Finalement avec cette lumière et ce ciel totalement clair, l’avion a pu atterrir sans difficultés. Il a déchargé sa cargaison de vivres, avant d’embarquer une bonne partie du matos scientifique et les trois sortants.
Ce jour marque véritablement le début de l’hivernage. Puisque c’est à partir de là que nous nous retrouvons à dix. Les dix de cette nuit polaire. La deuxième pour Tara.
D’aventure, nous sommes passés à la Grande Aventure.
Nous devons désormais vivre au mieux en autarcie, puisque quoiqu’il arrive la venue des secours prendraient au minimum plusieurs jours. Ne compter que sur nous. La vie et la survie de chacun dépendent désormais des autres.
Une nouvelle communauté voit le jour sur la banquise.

01 Déc 2007

Dimanche 23 septembre 2007

J’entame ce carnet du pôle. Cela fait un peu plus d’une journée que je suis arrivé sur la glace et j’ai déjà l’impression que plusieurs jours se sont écoulés. En mer lorsqu’on navigue, on perd déjà la notion du temps mais là c’est encore plus accentué. Est-ce à cause de la glace ? Ou bien est-ce parce que nous sommes arrivés directement ici par avion ? Je ne saurai dire pourquoi. Mais une chose est sûre, le dépaysement est total.
Le rythme reste pour l’instant assez proche de celui de Longyearbyen. Des sorties sur la banquise, ponctuées par de très bonnes collations préparées pour l’instant par l’intendante du bord, Marion. Le temps que les nouveaux arrivants prennent leurs marques.

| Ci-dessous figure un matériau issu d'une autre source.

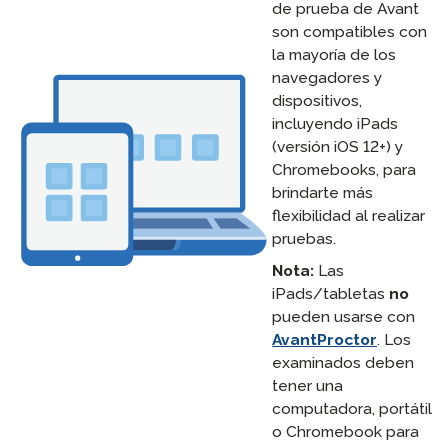
de prueba de Avant
son compatibles con
la mayoría de los
navegadores y
dispositivos,
incluyendo iPads
(versión iOS 12+) y
Chromebooks, para
brindarte más
flexibilidad al realizar
pruebas.
Nota:
Las
iPads/tabletas
no
pueden usarse con
AvantProctor
. Los
examinados deben
tener una
computadora, portátil
o Chromebook para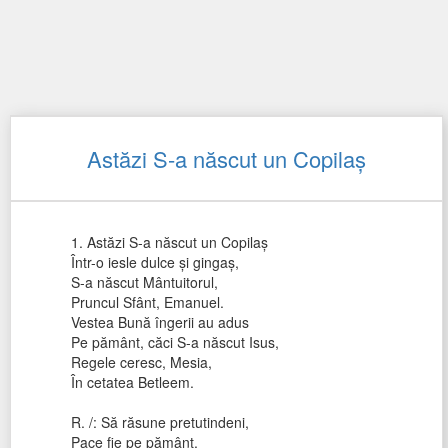
Astăzi S-a născut un Copilaş
1. Astăzi S-a născut un Copilaş
Într-o iesle dulce şi gingaş,
S-a născut Mântuitorul,
Pruncul Sfânt, Emanuel.
Vestea Bună îngerii au adus
Pe pământ, căci S-a născut Isus,
Regele ceresc, Mesia,
În cetatea Betleem.
R. /: Să răsune pretutindeni,
Pace fie pe pământ,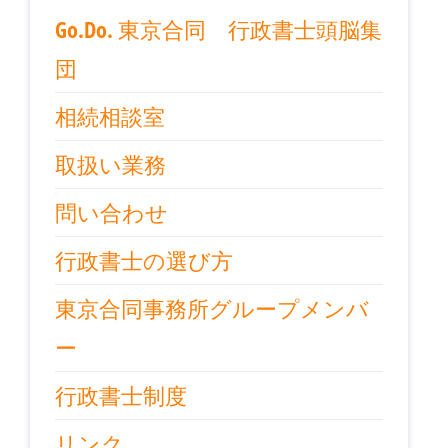
Go.Do. 東京合同 行政書士頭脳集
団
相続相談室
取扱い業務
問い合わせ
行政書士の選び方
東京合同事務所グループメンバ
ー
行政書士制度
リンク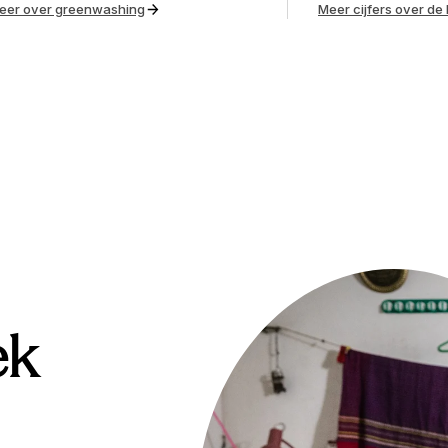
eer over greenwashing
Meer cijfers over de 
ek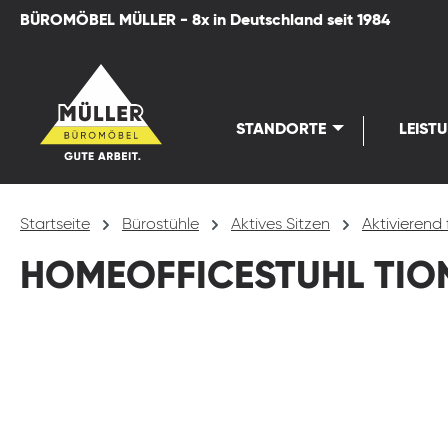
BÜROMÖBEL MÜLLER - 8x in Deutschland seit 1984
springen
Zur Hauptnavigation springen
STANDORTE
LEIST
Startseite
Bürostühle
Aktives Sitzen
Aktivierend 
HOMEOFFICESTUHL TION
Bildergalerie überspringen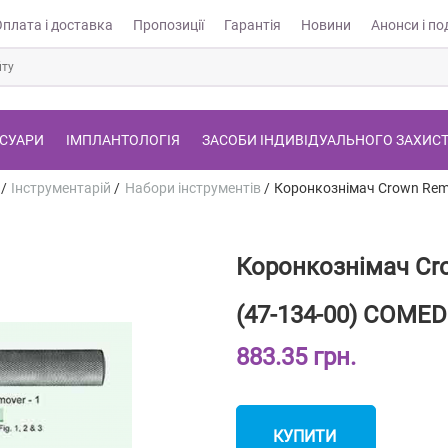
Оплата і доставка
Пропозиції
Гарантія
Новини
Анонси і под
СУАРИ
ІМПЛАНТОЛОГІЯ
ЗАСОБИ ІНДИВІДУАЛЬНОГО ЗАХИС
/
Інструментарій
/
Набори інструментів
/
Коронкознімач Crown Remo
Коронкознімач Cro
(47-134-00) COMED
883.35 грн.
КУПИТИ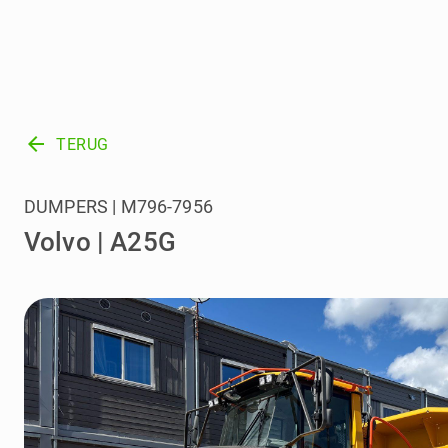
arrow_back
TERUG
DUMPERS | M796-7956
Volvo | A25G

La température a été toute la journée d’à peu près moins 10°C, mais nous sommes bien équipés. La morsure du froid ne se fait pas encore sentir. Selon les piliers du bord, ça chute régulièrement en ce moment et avec l’arrivée de la nuit polaire, les températures pourraient chuter rapidement.

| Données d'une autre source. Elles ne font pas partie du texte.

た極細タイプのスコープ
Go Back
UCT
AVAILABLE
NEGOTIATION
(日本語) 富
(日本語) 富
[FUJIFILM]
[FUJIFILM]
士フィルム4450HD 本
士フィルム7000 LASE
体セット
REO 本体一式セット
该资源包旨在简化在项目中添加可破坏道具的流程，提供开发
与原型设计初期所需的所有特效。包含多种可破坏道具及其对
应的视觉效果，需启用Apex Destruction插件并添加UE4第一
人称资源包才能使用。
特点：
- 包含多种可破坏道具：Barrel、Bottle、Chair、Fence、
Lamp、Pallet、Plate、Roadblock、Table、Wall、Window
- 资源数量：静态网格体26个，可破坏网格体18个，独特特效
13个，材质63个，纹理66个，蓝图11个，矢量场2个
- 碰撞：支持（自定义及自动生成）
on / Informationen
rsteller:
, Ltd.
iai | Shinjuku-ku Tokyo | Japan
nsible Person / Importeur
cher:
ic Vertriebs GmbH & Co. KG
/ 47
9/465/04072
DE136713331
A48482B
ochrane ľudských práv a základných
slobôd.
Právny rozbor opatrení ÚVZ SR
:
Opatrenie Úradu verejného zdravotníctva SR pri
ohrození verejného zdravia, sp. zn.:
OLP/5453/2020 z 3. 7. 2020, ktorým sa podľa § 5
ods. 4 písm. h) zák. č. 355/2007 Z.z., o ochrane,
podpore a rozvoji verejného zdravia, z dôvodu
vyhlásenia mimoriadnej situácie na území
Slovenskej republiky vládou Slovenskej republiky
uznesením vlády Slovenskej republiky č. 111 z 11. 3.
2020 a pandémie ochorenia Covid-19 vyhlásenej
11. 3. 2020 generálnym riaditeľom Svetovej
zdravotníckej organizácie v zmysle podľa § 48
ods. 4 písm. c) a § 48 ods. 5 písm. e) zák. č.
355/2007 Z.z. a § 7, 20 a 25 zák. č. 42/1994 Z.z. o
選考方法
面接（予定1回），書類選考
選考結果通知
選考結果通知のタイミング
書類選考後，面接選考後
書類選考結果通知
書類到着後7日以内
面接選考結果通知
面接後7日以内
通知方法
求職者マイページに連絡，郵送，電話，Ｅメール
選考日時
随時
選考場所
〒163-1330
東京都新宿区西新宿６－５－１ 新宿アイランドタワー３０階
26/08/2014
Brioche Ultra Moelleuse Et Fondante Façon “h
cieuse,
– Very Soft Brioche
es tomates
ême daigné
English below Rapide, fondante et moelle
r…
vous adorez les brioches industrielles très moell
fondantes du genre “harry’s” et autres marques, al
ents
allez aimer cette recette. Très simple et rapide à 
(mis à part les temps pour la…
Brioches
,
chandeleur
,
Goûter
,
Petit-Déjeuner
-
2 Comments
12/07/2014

Dimanche c’est aussi le jour du Banhā : le sauna russe. Température : + 80°C. Tout l’équipage se réjouissait dès le matin de profiter de cette distraction. Elle n’a lieu que deux fois par semaine, elle est donc très attendue. Après quelques minutes passées dans une chaleur étouffante, le jeu consiste ensuite à s’asperger d’eau glacée ou à se baigner carrément dans l’océan gelé. J’y gouterais bientôt, mais progressivement.

Je ne suis pas encore dans ma cabine définitive, en attendant le départ de l’équipe de télévision du Guatemala. Pour l’instant, je partage la cabine d’Audun, le norvégien. Je m’organise un peu comme je peux. J’essaye de ne pas trop éparpiller mes affaires, car ici dans le bateau on a vite fait d’en semer à droite et à gauche. J’ai hâte de pouvoir me construire mon petit univers. De ranger mes affaires. De me faire mon petit coin.